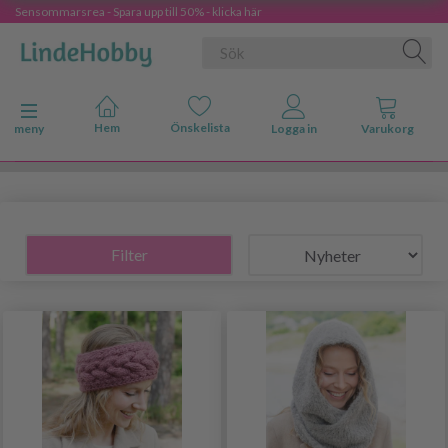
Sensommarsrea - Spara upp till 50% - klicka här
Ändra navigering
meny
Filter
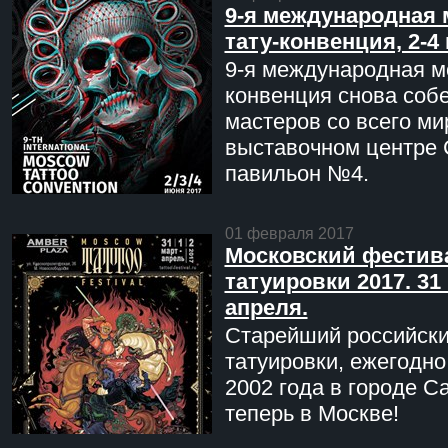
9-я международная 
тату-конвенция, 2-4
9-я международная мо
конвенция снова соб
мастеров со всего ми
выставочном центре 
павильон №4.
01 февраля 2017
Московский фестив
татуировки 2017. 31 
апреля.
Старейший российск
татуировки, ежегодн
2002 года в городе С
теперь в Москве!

========

### [Task directions]
Copy each line of the entries in which the string "конвенция" is found.

### [Answer box]
тату-конвенция, 2-4
конвенция снова соб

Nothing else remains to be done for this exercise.